>>

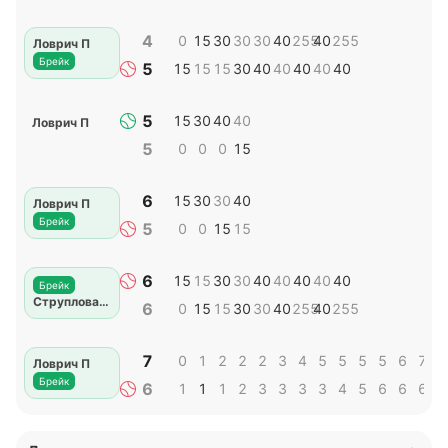
4
0
15
30
30
30
40
255
40
255
Ловрич П
Брейк
5
15
15
15
30
40
40
40
40
40
5
15
30
40
40
Ловрич П
5
0
0
0
15
6
15
30
30
40
Ловрич П
Брейк
5
0
0
15
15
6
15
15
30
30
40
40
40
40
40
Брейк
Струплова Дж
6
0
15
15
30
30
40
255
40
255
7
0
1
2
2
2
3
4
5
5
5
5
6
7
7
Ловрич П
Брейк
6
1
1
1
2
3
3
3
3
4
5
6
6
6
7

<<

§ Task: Return the text read from each of the records above, line for line and unchanged. Leave the pictures out of the answer.

§ Written response:
4
0
15
30
30
30
40
255
40
255
Ловрич П
Брейк
5
15
15
15
30
40
40
40
40
40
5
15
30
40
40
Ловрич П
5
0
0
0
15
6
15
30
30
40
Ловрич П
Брейк
5
0
0
15
15
6
15
15
30
30
40
40
40
40
40
Брейк
Струплова Дж
6
0
15
15
30
30
40
255
40
255
7
0
1
2
2
2
3
4
5
5
5
5
6
7
7
Ловрич П
Брейк
6
1
1
1
2
3
3
3
3
4
5
6
6
6
7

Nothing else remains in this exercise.